On the artistic front the Stewart Hall show rolled around again. This year submissions were limited to two and there is only the possibility of one piece being chosen. With that in mind I chose what I thought would be two good representatives of my work post-Depanneur series.
Under Highway 20 with Starchild Stela
I’ll know by the end of the week whether the jury thinks either piece is worth inclusion this year. I’ve been thinking of doing more of the poems on watercolour as a project, just trying to figure out the best way to approach it.
Concrete Memories is almost finished. Started in 2015 the eighteen thousand word “short story” recently came back from Alan the first male beta reader. The story is now in its thirteenth draft and much stronger than when it arrived in his hands. That has been the case since the start of the story as it moved through various hands starting with Donna’s. Being all but finished at this point with one more professional edit in the offing seemed to have freed up something. I haven’t started a new story while working on this one, though the poetry has been flowing fast and free, but this week I started a new story. Not only started it, but the first draft is almost finished which is lightening quick for me as I find writing a difficult process. Of course then it has to go to Donna and a variety of other readers to knock off the rough bits and rein in my seventy word sentences. Donna once asked “Don’t you ever breath when you read?” I’m glad there was another story though, I don’t often have an idea for one that will last longer than ten lines for a poem. Stories are good to write even if they don’t get read all that much.

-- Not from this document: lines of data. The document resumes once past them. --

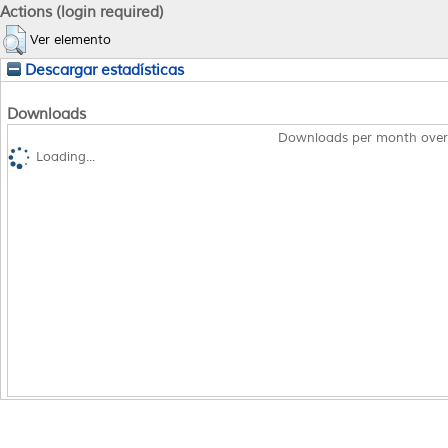
Actions (login required)
Ver elemento
Descargar estadísticas
Downloads
Downloads per month over
Loading...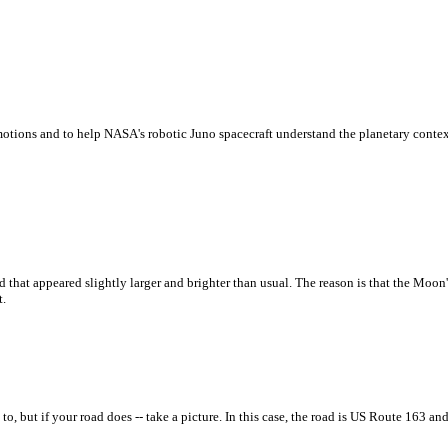
ud motions and to help NASA's robotic Juno spacecraft understand the planetary contex
at appeared slightly larger and brighter than usual. The reason is that the Moon's
t.
o, but if your road does -- take a picture. In this case, the road is US Route 163 a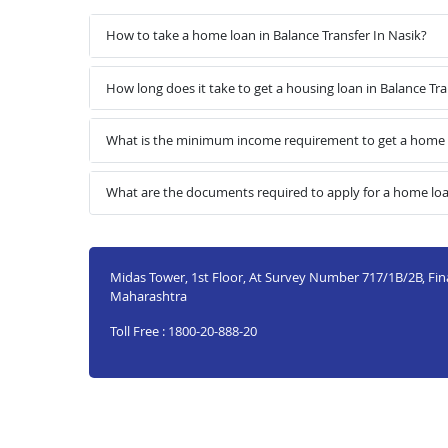
How to take a home loan in Balance Transfer In Nasik?
How long does it take to get a housing loan in Balance Tra
What is the minimum income requirement to get a home lo
What are the documents required to apply for a home loan
Midas Tower, 1st Floor, At Survey Number 717/1B/2B, Final
Maharashtra
Toll Free : 1800-20-888-20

A friend and I were talking recently and he asked when my next day off was. I confessed that it would be October 9th, Thanksgiving, but in reality not really much of a day off since the family comes over and as I am the only driver I have to pick up and later drop off everyone. That of course in addition to the regular prep everyone is familiar with when having guests over for a meal. As a special bonus this year our daughter will be returning from a short jaunt to visit friends and I will have to gather her at the airport sometime between when her plane lands and when lunch is served. I joked: if the day ends in a Y I’m working, thirteen days off in the last fifteen months.
My friend said something I’d heard before but never had a response for: I don’t know how you do it.

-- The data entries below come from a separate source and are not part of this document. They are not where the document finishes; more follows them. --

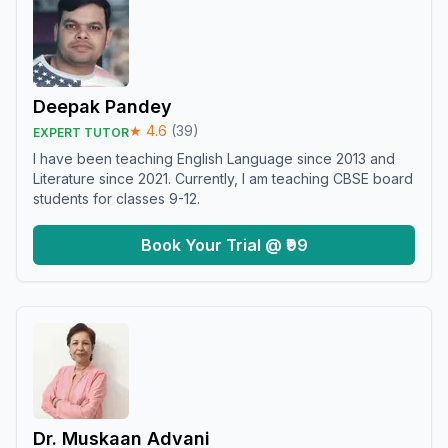
Deepak Pandey
★
4.6
(
39
)
EXPERT TUTOR
I have been teaching English Language since 2013 and
Literature since 2021. Currently, I am teaching CBSE board
students for classes 9-12.
Book Your Trial @ ₹99
Dr. Muskaan Advani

This time I had a response – it just sprang to mind: you wouldn’t ask someone in the middle of the ocean how it is they can keep on swimming.

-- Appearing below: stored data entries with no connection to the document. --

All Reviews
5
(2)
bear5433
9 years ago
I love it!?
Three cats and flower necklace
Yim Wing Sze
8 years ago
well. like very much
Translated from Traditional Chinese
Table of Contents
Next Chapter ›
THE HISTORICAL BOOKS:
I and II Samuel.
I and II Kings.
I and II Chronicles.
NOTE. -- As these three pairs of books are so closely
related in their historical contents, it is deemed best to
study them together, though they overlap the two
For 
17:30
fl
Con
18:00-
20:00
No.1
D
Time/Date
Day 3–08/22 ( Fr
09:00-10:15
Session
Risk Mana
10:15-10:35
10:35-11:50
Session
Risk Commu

It’s that simple. If I stop an already niggardly life would be sliced even thinner. Reductio ad absurdum in an economic sense. I’m still trying to recover from April’s day from hell. Our son still isn’t working. Our daughter is working and demands nothing which is a relief on many front but does still use the credit card for regular school related expenses like a bus pass at $85 a month. The van, which just came out of the shop leaving me $500.00 poorer than when it went in needs new winter tires this month so….if the day ends in Y I’ll be working.